### TASK TO CARRY OUT
Count the lines in the records below that contain the string "common", matching case exactly. Reply with only the number.

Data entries
★ ★ ★ ★ ★
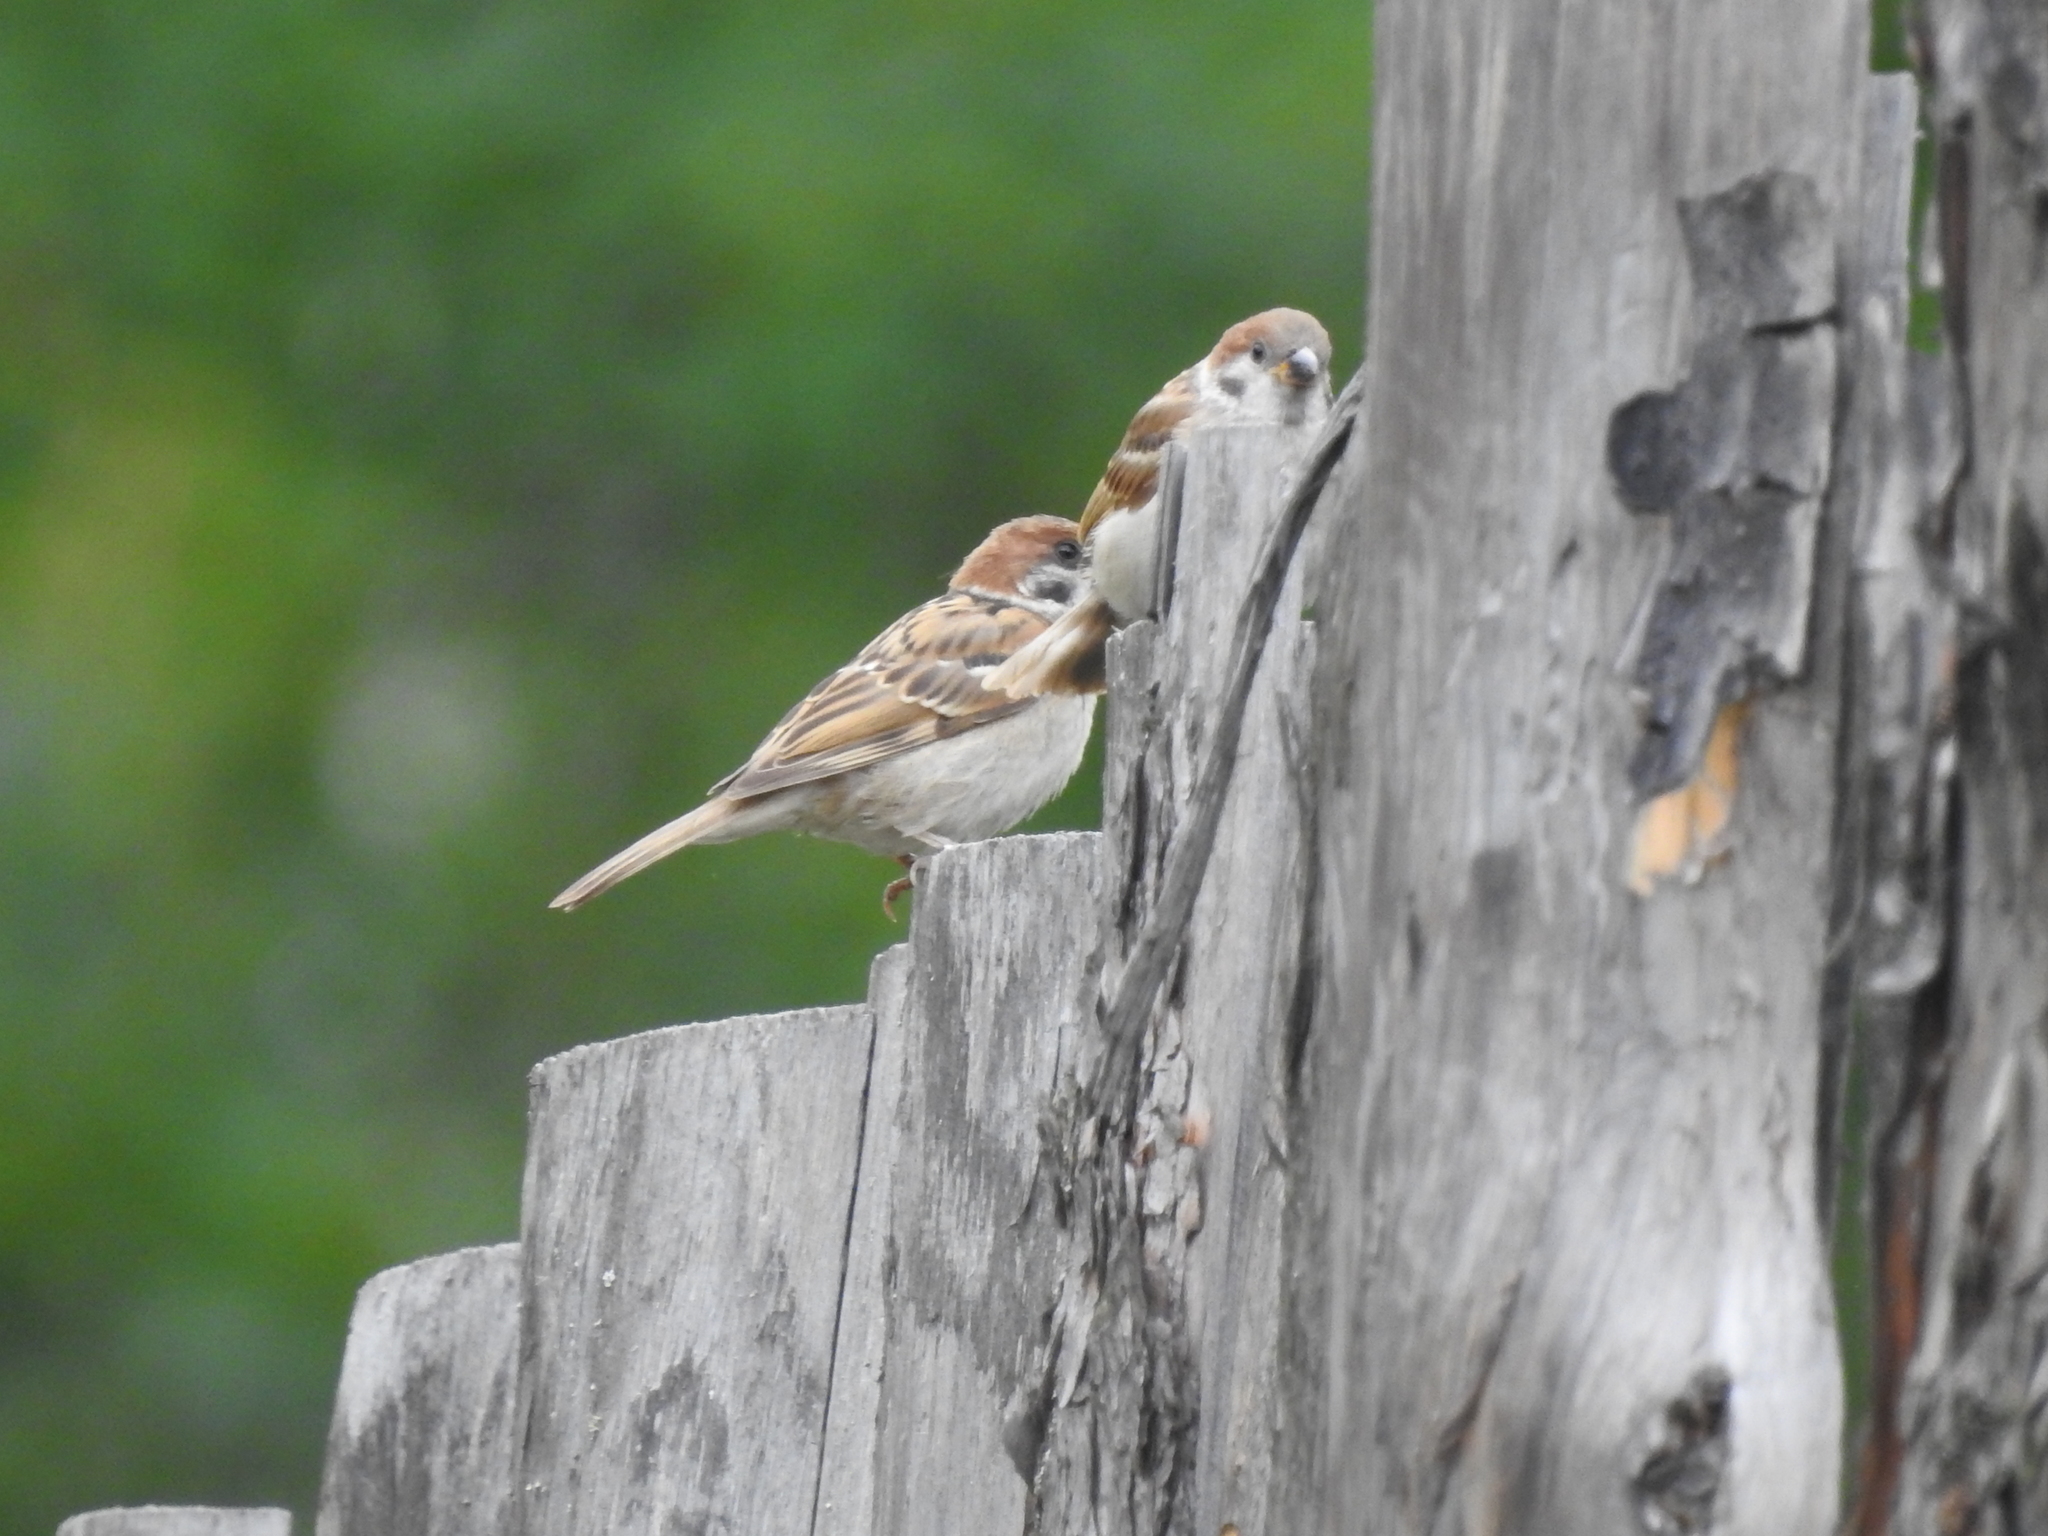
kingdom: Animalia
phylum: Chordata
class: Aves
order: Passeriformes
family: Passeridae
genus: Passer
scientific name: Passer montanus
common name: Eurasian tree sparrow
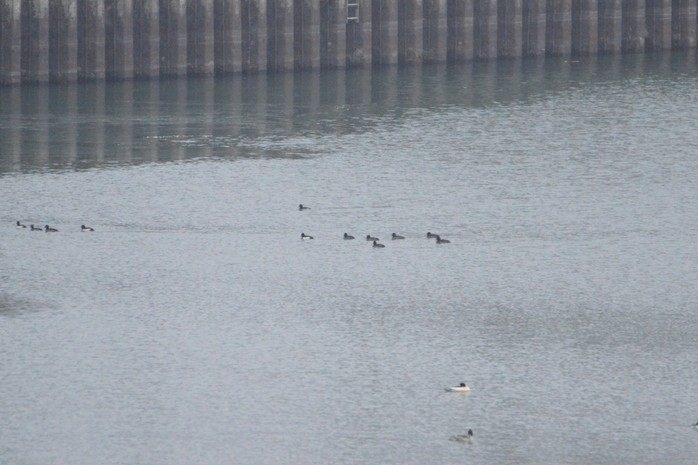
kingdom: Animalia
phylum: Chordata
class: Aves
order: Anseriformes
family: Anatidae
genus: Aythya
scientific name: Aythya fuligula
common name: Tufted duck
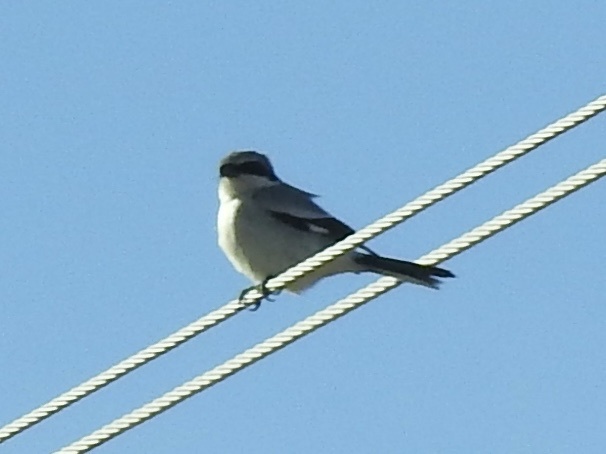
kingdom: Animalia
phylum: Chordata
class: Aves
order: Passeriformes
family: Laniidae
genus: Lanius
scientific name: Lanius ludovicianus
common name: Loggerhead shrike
★ ★ ★ ★ ★
### WRITTEN SOLUTION
3